Source records

····················

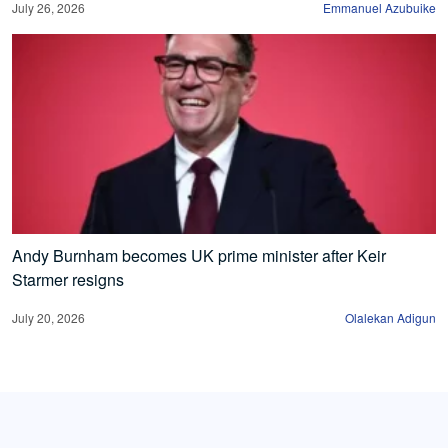
July 26, 2026
Emmanuel Azubuike
Andy Burnham becomes UK prime minister after Keir
Starmer resigns
July 20, 2026
Olalekan Adigun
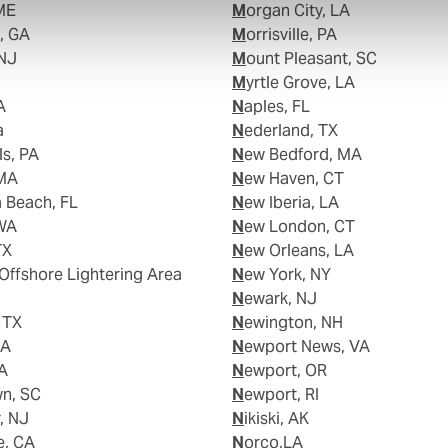
 ME
Morgan City, LA
d, GA
Morrisville, PA
,NJ
Mount Pleasant, SC
Myrtle Grove, LA
A
Naples, FL
a
Nederland, TX
lls, PA
New Bedford, MA
 MA
New Haven, CT
a Beach, FL
New Iberia, LA
 WA
New London, CT
TX
New Orleans, LA
New York, NY
Newark, NJ
, TX
Newington, NH
LA
Newport News, VA
LA
Newport, OR
wn, SC
Newport, RI
r, NJ
Nikiski, AK
e, CA
Norco,LA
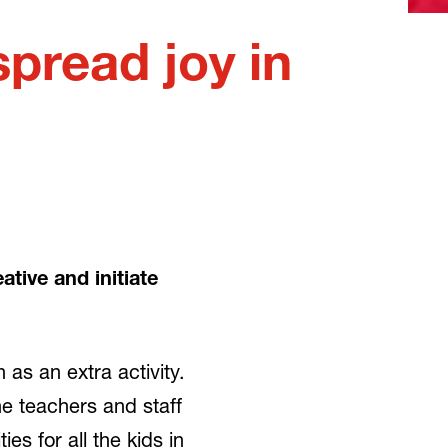
pread joy in
tive and initiate
as an extra activity.
e teachers and staff
es for all the kids in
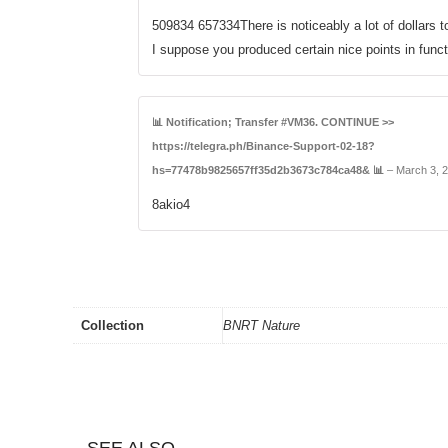
509834 657334There is noticeably a lot of dollars t
I suppose you produced certain nice points in func
📊 Notification; Transfer #VM36. CONTINUE >>
https://telegra.ph/Binance-Support-02-18?
hs=77478b9825657ff35d2b3673c784ca48& 📊
–
March 3, 
8akio4
Collection
BNRT Nature
SEE ALSO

····················

Lay out every line of text from all the records above as a numbered list, skipping blank lines. Leave the pictures out.

1. July 26, 2026
2. Emmanuel Azubuike
3. Andy Burnham becomes UK prime minister after Keir
4. Starmer resigns
5. July 20, 2026
6. Olalekan Adigun
7.  ME
8. Morgan City, LA
9. d, GA
10. Morrisville, PA
11. ,NJ
12. Mount Pleasant, SC
13. Myrtle Grove, LA
14. A
15. Naples, FL
16. a
17. Nederland, TX
18. lls, PA
19. New Bedford, MA
20.  MA
21. New Haven, CT
22. a Beach, FL
23. New Iberia, LA
24.  WA
25. New London, CT
26. TX
27. New Orleans, LA
28. New York, NY
29. Newark, NJ
30. , TX
31. Newington, NH
32. LA
33. Newport News, VA
34. LA
35. Newport, OR
36. wn, SC
37. Newport, RI
38. r, NJ
39. Nikiski, AK
40. e, CA
41. Norco,LA
42. pread joy in
43. tive and initiate
44. as an extra activity.
45. e teachers and staff
46. es for all the kids in
47. 509834 657334There is noticeably a lot of dollars t
48. I suppose you produced certain nice points in func
49. 📊 Notification; Transfer #VM36. CONTINUE >>
50. https://telegra.ph/Binance-Support-02-18?
51. hs=77478b9825657ff35d2b3673c784ca48& 📊
52. –
53. March 3, 
54. 8akio4
55. Collection
56. BNRT Nature
57. SEE ALSO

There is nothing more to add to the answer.